_TASK TO CARRY OUT_: Reproduce the material below without its pictures, substituting "generates" for each occurrence of "builds" and leaving everything else unchanged.

--

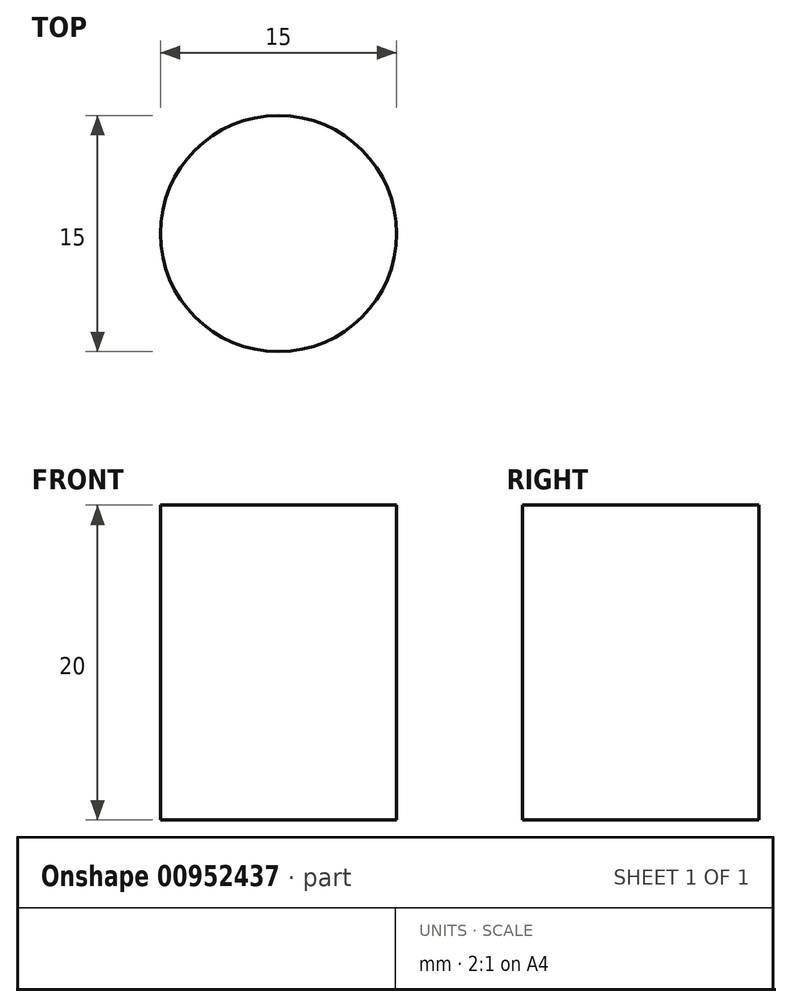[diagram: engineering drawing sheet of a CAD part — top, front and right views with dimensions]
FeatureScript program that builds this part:
annotation { "Feature Type Name" : "Feature", "Feature Type Description" : "" }
export const myFeature = defineFeature(function(context is Context, id is Id, definition is map)
    precondition{}
    {
        {
            var Q0;
            Q0=qCreatedBy(makeId("Top.planeOp"),FACE);
            var sketch = newSketch(context, id + "F0", { "sketchPlane" : qUnion([Q0])});
            skCircle(sketch, "E0", {"center": v(0, 0) * mm, "radius": 7.5 * mm});
            skSolve(sketch);
        }
        {
            var Q0;
            Q0=makeQuery(id+"F0.imprint","IMPRINT",FACE,{"disambiguationData":[TD([[makeQuery(id+"F0.imprint","IMPRINT",EDGE,{"derivedFrom":sQuery(id+"F0.wireOp",EDGE,"E0")}),1.0]])]});
            extrude(context, id + "F1", {"entities" : qUnion([Q0]), "depth" : 20 * mm, "offsetDistance" : 25 * mm});
        }
    });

--

_THE ANSWER_:
[diagram: engineering drawing sheet of a CAD part — top, front and right views with dimensions]
FeatureScript program that generates this part:
annotation { "Feature Type Name" : "Feature", "Feature Type Description" : "" }
export const myFeature = defineFeature(function(context is Context, id is Id, definition is map)
    precondition{}
    {
        {
            var Q0;
            Q0=qCreatedBy(makeId("Top.planeOp"),FACE);
            var sketch = newSketch(context, id + "F0", { "sketchPlane" : qUnion([Q0])});
            skCircle(sketch, "E0", {"center": v(0, 0) * mm, "radius": 7.5 * mm});
            skSolve(sketch);
        }
        {
            var Q0;
            Q0=makeQuery(id+"F0.imprint","IMPRINT",FACE,{"disambiguationData":[TD([[makeQuery(id+"F0.imprint","IMPRINT",EDGE,{"derivedFrom":sQuery(id+"F0.wireOp",EDGE,"E0")}),1.0]])]});
            extrude(context, id + "F1", {"entities" : qUnion([Q0]), "depth" : 20 * mm, "offsetDistance" : 25 * mm});
        }
    });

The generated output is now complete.